The old Algoma East part of the riding, or most of it, could be attached to the Nickel Belt riding. Part of the Lake Superior shoreline part of the riding could be attached to the riding of Sault Ste. Marie while the more northerly area that includes Manitouwadge could be reassigned to one of the Thunder Bay ridings and the Highway 11 North areas could easily become part of the Timmins-James Bay riding.

This is all possible and may well make sense to any bean counters who are involved in this review—further complicated, we must not forget, by the addition in Ontario of 10 more ridings.

In practical terms, at least one of those new ridings should, in fact, be designated for Northeastern Ontario; one that could run east to Lake Superior and include the resource-based communities of Wawa, White River, Manitouwadge as well as the centrally North communities of Chapleau and Hornepayne and the northerly towns of Kapuskasing and Hearst.

This would be a manageable area for an MP and it would make a reconstituted Algoma-Manitoulin far more manageable for our MP.

To put things in perspective, it takes a half-day to drive from Elliot Lake up to Hearst and driving is the only way to access the more remote communities in Algoma-Manitoulin-Kapuskasing.

While it is a stretch to think that ridings might be replaced in the North, at the very least citizens should be heard from by the Federal Elections Boundary Commission (Ontario) in order to maintain the status quo of 10 MPs representing the North.

If there are plans to redistribute the ridings, perhaps to eliminate one or more, these proposals will be published in the local press and meetings held for community input.

But before any of this happens, and until the end of April, there is the opportunity for input on the process in what, in our own riding’s case, could well be a pre-emptive strike as the more citizens heard from prior to April 30, the better.

The Commission is encouraging everyone to submit their comments, by mail or email, before April 30 and information on the process is available at www.federal-redistribution.ca.

For those people not comfortable with only email access or accessing information via this website, Algoma-Manitoulin-Kapuskasing MP Carol Hughes’ offices can be contacted for assistance.

The riding office in Elliot Lake has a toll-free number: 1-800-463-3335 and Ms. Hughes’ Ottawa office can be reached by calling (613)996-5376.
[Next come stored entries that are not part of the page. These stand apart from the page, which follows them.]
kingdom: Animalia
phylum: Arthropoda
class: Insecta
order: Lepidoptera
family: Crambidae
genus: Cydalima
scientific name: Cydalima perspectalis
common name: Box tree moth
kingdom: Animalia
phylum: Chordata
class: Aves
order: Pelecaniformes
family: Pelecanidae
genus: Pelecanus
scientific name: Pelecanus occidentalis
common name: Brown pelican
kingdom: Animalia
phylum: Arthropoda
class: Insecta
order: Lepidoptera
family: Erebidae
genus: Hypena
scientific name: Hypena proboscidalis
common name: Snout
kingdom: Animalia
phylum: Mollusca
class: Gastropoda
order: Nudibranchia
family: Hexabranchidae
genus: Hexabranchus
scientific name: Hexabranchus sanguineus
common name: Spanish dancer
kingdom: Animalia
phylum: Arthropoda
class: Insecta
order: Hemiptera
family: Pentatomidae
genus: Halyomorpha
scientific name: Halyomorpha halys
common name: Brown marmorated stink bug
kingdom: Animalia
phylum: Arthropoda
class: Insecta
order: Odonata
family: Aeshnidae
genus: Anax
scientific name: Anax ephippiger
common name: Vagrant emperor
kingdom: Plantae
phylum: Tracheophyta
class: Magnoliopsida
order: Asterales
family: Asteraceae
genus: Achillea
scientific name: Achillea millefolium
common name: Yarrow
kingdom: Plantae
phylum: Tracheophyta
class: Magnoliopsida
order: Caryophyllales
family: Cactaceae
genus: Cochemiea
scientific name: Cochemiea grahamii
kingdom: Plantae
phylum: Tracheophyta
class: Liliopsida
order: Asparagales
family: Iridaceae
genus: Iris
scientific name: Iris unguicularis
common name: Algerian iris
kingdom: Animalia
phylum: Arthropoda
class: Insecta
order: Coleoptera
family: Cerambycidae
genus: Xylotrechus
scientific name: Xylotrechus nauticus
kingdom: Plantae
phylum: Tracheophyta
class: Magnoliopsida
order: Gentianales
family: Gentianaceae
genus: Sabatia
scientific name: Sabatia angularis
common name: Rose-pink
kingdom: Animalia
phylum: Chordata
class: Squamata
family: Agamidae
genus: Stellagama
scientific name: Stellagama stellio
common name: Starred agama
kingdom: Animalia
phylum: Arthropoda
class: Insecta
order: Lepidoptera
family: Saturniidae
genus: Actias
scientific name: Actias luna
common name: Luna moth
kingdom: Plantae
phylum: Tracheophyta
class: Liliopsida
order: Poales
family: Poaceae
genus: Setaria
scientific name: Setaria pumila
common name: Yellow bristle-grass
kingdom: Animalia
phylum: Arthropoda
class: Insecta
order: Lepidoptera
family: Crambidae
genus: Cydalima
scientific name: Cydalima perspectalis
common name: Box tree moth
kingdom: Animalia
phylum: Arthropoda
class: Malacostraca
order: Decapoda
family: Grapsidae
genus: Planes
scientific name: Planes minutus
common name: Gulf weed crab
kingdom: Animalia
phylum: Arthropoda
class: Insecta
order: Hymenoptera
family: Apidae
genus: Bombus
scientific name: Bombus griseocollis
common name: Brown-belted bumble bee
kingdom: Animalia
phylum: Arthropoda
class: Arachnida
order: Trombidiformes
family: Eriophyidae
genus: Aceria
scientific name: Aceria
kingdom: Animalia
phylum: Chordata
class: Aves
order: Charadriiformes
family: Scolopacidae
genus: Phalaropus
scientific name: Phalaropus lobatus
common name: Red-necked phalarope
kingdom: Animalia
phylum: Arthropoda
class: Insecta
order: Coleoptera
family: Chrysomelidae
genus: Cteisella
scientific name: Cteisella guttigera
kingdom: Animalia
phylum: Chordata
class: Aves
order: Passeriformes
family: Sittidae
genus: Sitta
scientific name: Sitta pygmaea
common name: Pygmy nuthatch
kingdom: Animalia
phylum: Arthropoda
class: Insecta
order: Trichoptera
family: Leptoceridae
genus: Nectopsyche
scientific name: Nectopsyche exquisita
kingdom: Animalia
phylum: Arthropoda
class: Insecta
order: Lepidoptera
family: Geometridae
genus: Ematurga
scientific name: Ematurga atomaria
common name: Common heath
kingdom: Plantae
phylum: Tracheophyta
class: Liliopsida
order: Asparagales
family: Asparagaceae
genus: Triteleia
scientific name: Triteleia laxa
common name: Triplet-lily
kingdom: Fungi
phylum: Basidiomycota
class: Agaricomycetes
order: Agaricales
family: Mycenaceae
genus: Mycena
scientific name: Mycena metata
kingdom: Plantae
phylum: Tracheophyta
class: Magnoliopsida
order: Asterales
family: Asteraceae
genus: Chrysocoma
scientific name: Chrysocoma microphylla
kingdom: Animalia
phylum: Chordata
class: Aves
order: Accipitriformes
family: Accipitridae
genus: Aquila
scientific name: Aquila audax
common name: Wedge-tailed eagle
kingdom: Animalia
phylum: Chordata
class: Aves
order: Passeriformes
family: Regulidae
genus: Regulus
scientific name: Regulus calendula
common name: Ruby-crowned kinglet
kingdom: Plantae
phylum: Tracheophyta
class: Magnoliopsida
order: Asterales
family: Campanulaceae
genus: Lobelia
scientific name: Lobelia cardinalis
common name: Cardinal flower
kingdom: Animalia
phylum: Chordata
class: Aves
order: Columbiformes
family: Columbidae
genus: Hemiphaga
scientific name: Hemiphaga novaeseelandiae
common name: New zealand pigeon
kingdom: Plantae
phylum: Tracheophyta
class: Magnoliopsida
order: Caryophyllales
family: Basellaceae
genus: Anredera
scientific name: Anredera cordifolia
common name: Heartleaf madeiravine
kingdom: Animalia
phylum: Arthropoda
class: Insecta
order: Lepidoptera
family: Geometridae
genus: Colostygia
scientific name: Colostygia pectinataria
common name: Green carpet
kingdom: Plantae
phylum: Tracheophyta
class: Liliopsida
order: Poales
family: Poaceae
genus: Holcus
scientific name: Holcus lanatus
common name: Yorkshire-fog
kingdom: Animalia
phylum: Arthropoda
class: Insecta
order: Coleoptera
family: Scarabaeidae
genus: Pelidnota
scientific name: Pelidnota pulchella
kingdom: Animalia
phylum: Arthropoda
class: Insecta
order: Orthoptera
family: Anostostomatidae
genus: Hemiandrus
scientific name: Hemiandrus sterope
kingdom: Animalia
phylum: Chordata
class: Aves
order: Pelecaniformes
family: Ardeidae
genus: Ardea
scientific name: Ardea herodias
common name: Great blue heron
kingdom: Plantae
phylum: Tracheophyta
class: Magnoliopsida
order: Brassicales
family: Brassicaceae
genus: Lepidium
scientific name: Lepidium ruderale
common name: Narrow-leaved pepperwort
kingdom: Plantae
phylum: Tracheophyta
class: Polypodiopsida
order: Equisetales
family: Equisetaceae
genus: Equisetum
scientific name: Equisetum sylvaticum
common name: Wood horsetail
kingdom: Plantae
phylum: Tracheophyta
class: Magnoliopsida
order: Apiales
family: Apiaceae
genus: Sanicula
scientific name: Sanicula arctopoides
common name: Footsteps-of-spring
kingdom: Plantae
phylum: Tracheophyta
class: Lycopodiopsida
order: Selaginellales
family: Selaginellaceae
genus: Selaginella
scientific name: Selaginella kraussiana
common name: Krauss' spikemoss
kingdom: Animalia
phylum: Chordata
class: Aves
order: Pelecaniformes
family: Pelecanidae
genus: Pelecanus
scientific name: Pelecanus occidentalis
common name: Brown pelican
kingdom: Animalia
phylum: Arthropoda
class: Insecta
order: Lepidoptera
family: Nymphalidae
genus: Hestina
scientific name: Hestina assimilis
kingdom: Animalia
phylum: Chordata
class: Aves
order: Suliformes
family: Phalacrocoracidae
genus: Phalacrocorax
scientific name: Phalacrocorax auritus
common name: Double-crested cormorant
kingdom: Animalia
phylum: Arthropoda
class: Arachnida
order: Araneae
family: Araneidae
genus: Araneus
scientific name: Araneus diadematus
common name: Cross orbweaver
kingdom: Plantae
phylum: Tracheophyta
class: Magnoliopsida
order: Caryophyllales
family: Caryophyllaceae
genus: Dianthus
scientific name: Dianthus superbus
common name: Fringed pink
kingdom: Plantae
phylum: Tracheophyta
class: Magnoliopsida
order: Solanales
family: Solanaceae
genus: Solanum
In any event, it will likely be useful to Ms. Hughes if she is copied, via mail or email, with any correspondence with the Federal Riding Boundaries Commission in defence of maintaining Algoma-Manitoulin-Kapuskasing or supporting the creation of an additional Northern riding.

Mail can be sent to her office, without stamps, simply addressed to: Carol Hughes, Algoma-Manitoulin-Kapuskasing Member of Parliament, House of Commons, Ottawa, Ontario.